YOUR TASK: Every entry needs to be printed exactly, please.

GIVEN DATA:

========

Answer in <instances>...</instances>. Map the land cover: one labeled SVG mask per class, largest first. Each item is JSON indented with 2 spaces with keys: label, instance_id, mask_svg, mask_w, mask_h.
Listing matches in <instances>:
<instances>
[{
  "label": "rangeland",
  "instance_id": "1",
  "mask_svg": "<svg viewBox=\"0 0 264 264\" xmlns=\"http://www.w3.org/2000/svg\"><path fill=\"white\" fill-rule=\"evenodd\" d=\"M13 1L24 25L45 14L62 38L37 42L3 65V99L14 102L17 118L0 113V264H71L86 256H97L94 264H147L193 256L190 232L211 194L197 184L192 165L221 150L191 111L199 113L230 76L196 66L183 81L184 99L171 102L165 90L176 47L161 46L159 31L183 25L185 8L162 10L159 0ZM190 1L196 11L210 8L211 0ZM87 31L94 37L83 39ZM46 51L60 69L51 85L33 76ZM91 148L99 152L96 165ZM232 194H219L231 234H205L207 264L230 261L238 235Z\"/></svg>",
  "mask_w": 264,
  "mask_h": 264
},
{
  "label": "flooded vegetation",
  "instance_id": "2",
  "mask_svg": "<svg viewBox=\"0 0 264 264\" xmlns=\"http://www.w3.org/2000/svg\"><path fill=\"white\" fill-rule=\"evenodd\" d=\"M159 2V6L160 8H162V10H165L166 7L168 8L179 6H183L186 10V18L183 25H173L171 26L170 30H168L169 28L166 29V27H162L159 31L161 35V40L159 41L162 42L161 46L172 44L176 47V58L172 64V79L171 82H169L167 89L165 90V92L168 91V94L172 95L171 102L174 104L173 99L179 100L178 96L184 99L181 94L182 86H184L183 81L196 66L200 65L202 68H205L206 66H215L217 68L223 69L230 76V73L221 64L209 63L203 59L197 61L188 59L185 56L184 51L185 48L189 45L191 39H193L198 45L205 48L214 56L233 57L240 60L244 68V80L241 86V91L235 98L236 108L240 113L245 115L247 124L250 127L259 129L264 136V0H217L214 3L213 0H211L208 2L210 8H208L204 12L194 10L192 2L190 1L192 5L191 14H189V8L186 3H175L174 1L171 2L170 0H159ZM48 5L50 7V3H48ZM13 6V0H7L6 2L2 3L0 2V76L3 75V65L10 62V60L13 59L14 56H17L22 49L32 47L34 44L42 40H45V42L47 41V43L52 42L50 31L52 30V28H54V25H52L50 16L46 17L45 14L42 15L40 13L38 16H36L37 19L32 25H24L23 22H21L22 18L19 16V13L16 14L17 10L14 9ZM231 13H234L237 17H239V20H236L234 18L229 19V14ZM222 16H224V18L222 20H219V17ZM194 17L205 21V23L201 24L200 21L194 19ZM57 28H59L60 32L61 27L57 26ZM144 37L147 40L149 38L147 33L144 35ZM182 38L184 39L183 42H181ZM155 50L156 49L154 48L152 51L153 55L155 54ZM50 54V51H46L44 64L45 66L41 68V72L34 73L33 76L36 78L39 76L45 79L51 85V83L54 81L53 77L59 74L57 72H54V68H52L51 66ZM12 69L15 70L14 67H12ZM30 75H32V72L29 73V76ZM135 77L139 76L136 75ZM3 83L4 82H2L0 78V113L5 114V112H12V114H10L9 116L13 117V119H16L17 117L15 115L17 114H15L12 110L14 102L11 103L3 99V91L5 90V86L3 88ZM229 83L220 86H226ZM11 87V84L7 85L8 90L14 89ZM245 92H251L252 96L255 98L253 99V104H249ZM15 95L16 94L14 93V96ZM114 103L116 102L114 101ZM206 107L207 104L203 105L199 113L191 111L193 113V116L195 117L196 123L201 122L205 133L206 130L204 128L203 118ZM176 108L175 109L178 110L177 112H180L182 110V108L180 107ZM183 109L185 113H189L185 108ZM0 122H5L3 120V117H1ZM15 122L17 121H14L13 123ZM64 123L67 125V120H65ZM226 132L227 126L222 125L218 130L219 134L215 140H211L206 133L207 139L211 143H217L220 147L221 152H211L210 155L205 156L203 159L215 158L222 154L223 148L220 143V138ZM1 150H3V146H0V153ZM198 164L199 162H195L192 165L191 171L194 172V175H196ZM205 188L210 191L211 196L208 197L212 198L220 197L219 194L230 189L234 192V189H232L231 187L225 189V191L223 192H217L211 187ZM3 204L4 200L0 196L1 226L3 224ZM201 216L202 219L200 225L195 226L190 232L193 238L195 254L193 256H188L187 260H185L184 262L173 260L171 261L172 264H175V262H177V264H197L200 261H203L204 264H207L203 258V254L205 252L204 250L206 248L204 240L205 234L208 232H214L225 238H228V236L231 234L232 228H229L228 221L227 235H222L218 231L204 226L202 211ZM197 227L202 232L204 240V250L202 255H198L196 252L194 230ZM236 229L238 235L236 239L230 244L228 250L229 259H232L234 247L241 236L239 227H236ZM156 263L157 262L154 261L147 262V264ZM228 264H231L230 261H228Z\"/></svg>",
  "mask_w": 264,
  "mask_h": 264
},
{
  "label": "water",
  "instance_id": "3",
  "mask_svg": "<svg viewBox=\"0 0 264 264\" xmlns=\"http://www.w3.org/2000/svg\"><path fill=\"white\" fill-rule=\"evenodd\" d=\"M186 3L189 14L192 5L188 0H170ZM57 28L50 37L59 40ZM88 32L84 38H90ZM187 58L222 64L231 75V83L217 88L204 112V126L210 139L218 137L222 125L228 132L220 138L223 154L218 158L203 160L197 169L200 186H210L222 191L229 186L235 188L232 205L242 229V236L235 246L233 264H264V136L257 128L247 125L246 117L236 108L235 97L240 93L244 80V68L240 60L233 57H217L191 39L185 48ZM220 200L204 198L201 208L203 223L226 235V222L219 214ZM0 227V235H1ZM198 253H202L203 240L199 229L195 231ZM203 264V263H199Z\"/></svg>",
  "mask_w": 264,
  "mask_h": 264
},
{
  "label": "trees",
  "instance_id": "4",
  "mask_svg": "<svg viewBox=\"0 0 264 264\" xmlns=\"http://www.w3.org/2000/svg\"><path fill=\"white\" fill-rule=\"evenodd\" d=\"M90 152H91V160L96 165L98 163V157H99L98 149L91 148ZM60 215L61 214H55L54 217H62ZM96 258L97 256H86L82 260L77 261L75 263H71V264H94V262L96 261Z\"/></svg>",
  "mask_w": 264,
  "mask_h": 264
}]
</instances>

========

RESULT:
Answer in <instances>...</instances>. Map the land cover: one labeled SVG mask per class, largest first. Each item is JSON indented with 2 spaces with keys: label, instance_id, mask_svg, mask_w, mask_h.
Listing matches in <instances>:
<instances>
[{
  "label": "rangeland",
  "instance_id": "1",
  "mask_svg": "<svg viewBox=\"0 0 264 264\" xmlns=\"http://www.w3.org/2000/svg\"><path fill=\"white\" fill-rule=\"evenodd\" d=\"M13 1L24 25L45 14L62 38L37 42L3 65V99L14 102L17 118L0 113V264H71L86 256H97L94 264H147L193 256L190 232L211 194L197 184L192 165L221 150L191 111L199 113L230 76L196 66L183 81L184 99L171 102L165 90L176 47L161 46L159 31L183 25L185 8L162 10L159 0ZM190 1L196 11L210 8L211 0ZM87 31L94 37L83 39ZM46 51L60 69L51 85L33 76ZM91 148L99 152L96 165ZM232 194H219L231 234H205L207 264L230 261L238 235Z\"/></svg>",
  "mask_w": 264,
  "mask_h": 264
},
{
  "label": "flooded vegetation",
  "instance_id": "2",
  "mask_svg": "<svg viewBox=\"0 0 264 264\" xmlns=\"http://www.w3.org/2000/svg\"><path fill=\"white\" fill-rule=\"evenodd\" d=\"M159 2V6L160 8H162V10H165L166 7L168 8L179 6H183L186 10V18L183 25H173L171 26L170 30H168L169 28L166 29V27H162L159 31L161 35V40L159 41L162 42L161 46L172 44L176 47V58L172 64V79L171 82H169L167 89L165 90V92L168 91V94L172 95L171 102L174 104L173 99L179 100L178 96L184 99L181 94L182 86H184L183 81L196 66L200 65L202 68H205L206 66H215L217 68L223 69L230 76V73L221 64L209 63L203 59L197 61L188 59L185 56L184 51L185 48L189 45L191 39H193L198 45L205 48L214 56L233 57L240 60L244 68V80L241 86V91L235 98L236 108L240 113L245 115L247 124L250 127L259 129L264 136V0H217L214 3L213 0H211L208 2L210 8H208L204 12L194 10L192 2L190 1L192 5L191 14H189V8L186 3H175L174 1L171 2L170 0H159ZM48 5L50 7V3H48ZM13 6V0H7L6 2L2 3L0 2V76L3 75V65L10 62V60L13 59L14 56H17L22 49L32 47L34 44L42 40H45V42L47 41V43L52 42L50 31L52 30V28H54V25H52L50 16L46 17L45 14L42 15L40 13L38 16H36L37 19L32 25H24L23 22H21L22 18L19 16V13L16 14L17 10L14 9ZM231 13H234L237 17H239V20H236L234 18L229 19V14ZM222 16H224V18L222 20H219V17ZM194 17L205 21V23L201 24L200 21L194 19ZM57 28H59L60 32L61 27L57 26ZM144 37L147 40L149 38L147 33L144 35ZM182 38L184 39L183 42H181ZM155 50L156 49L154 48L152 51L153 55L155 54ZM50 54V51H46L44 64L45 66L41 68V72L34 73L33 76L36 78L39 76L45 79L51 85V83L54 81L53 77L59 74L57 72H54V68H52L51 66ZM12 69L15 70L14 67H12ZM30 75H32V72L29 73V76ZM135 77L139 76L136 75ZM3 83L4 82H2L0 78V113L5 114V112H12V114H10L9 116L13 117V119H16L17 117L15 115L17 114H15L12 110L14 102L11 103L3 99V91L5 90V86L3 88ZM229 83L220 86H226ZM11 87V84L7 85L8 90L14 89ZM245 92H251L252 96L255 98L253 99V104H249ZM15 95L16 94L14 93V96ZM114 103L116 102L114 101ZM206 107L207 104L203 105L199 113L191 111L193 113V116L195 117L196 123L201 122L205 133L206 130L204 128L203 118ZM176 108L175 109L178 110L177 112H180L182 110V108L180 107ZM183 109L185 113H189L185 108ZM0 122H5L3 120V117H1ZM15 122L17 121H14L13 123ZM64 123L67 125V120H65ZM226 132L227 126L222 125L218 130L219 134L215 140H211L206 133L207 139L211 143H217L220 147L221 152H211L210 155L205 156L203 159L215 158L222 154L223 148L220 143V138ZM1 150H3V146H0V153ZM198 164L199 162H195L192 165L191 171L194 172V175H196ZM205 188L210 191L211 196L208 197L212 198L220 197L219 194L230 189L234 192V189H232L231 187L225 189V191L223 192H217L211 187ZM3 204L4 200L0 196L1 226L3 224ZM201 216L202 219L200 225L195 226L190 232L193 238L195 254L193 256H188L187 260H185L184 262L173 260L171 261L172 264H175V262H177V264H197L200 261H203L204 264H207L203 258V254L205 252L204 250L206 248L204 240L205 234L208 232H214L225 238H228V236L231 234L232 228H229L228 221L227 235H222L218 231L204 226L202 211ZM197 227L202 232L204 240V250L202 255H198L196 252L194 230ZM236 229L238 235L236 239L230 244L228 250L229 259H232L234 247L241 236L239 227H236ZM156 263L157 262L154 261L147 262V264ZM228 264H231L230 261H228Z\"/></svg>",
  "mask_w": 264,
  "mask_h": 264
},
{
  "label": "water",
  "instance_id": "3",
  "mask_svg": "<svg viewBox=\"0 0 264 264\" xmlns=\"http://www.w3.org/2000/svg\"><path fill=\"white\" fill-rule=\"evenodd\" d=\"M186 3L189 14L192 5L188 0H170ZM57 28L50 37L59 40ZM88 32L84 38H90ZM187 58L222 64L231 75V83L217 88L204 112V126L210 139L218 137L222 125L228 132L220 138L223 154L218 158L203 160L197 169L200 186H210L222 191L229 186L235 188L232 205L242 229V236L235 246L233 264H264V136L257 128L247 125L246 117L236 108L235 97L240 93L244 80V68L240 60L233 57H217L191 39L185 48ZM220 200L204 198L201 208L203 223L226 235V222L219 214ZM0 227V235H1ZM198 253H202L203 240L199 229L195 231ZM203 264V263H199Z\"/></svg>",
  "mask_w": 264,
  "mask_h": 264
},
{
  "label": "trees",
  "instance_id": "4",
  "mask_svg": "<svg viewBox=\"0 0 264 264\" xmlns=\"http://www.w3.org/2000/svg\"><path fill=\"white\" fill-rule=\"evenodd\" d=\"M90 152H91V160L96 165L98 163V157H99L98 149L91 148ZM60 215L61 214H55L54 217H62ZM96 258L97 256H86L82 260L77 261L75 263H71V264H94V262L96 261Z\"/></svg>",
  "mask_w": 264,
  "mask_h": 264
}]
</instances>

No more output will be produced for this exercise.